This year’s festival – with a theme of “Peace, Freedom and Prosperity” – will take place in venues across Kampot, with satellite events in Kep and Phnom Penh, presenting literary workshops, poetry slams, book launches and other cultural events such as “Sprayin’ the Word”, a street art workshop with Guatemalan artist Erick Gonzalez.
Beginning tonight in the capital, with an invitation-only opening party at British ambassador’s residence, the KWRF will then move to Kampot for 3 – 6 November before its wrap-up party in Phnom Penh on Monday, 7 November.
Several authors will be launching books at the festival, with KWRF co-founder Wayne McCallum presenting A River and A Valley Far Away, the story of his time spent living in the Cambodian wilderness.
Also in attendance will be Lok Ta, who at 91 is the oldest living member of Cambodia’s ethnic Bunong tribe. He will take part in the “Indigenous Voices” event, a five-hour workshop including a panel discussion on the vanishing Bunong culture as well as a musical performance by musicians from Mondulkiri province.
KWRF will screen films throughout the festival, showing titles such as The Man Who Built Cambodia, a new documentary profiling iconic Cambodian architect Vann Molyvann. The Kingdom’s musical talent will be on display throughout the KWRF, with live performances by ten bands and 18 singer-songwriters including the Kampot Playboys, the Khmer Magic Music Bus and Kat Weiner.

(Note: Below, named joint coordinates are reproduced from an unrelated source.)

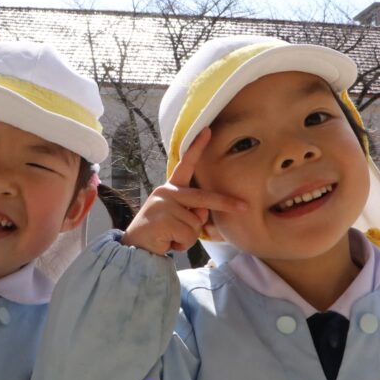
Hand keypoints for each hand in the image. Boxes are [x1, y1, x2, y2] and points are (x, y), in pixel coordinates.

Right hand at [122, 128, 245, 255]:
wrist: (135, 248)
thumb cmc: (161, 232)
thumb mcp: (178, 218)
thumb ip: (192, 211)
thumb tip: (204, 213)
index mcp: (171, 189)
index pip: (185, 165)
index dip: (197, 148)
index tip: (208, 130)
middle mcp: (166, 192)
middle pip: (202, 198)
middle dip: (225, 203)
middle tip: (243, 207)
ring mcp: (163, 205)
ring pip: (196, 224)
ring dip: (189, 237)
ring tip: (172, 238)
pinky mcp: (163, 221)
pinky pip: (188, 236)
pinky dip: (182, 245)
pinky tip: (168, 243)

KWRF co-founder Julien Poulson said that while the festival was a “down-homey, Kampot-style” affair, it still does its part in promoting storytelling and literacy in Cambodia.
“[Cambodia] is a place that is so rich, full of stories and storytellers,” he said. “And while literacy levels are low, sharing and telling stories is something that is of interest to everybody, not just Cambodians. [The KWRF] shines a spotlight on Cambodia, it promotes literacy and it enriches the thriving contemporary arts scene here.”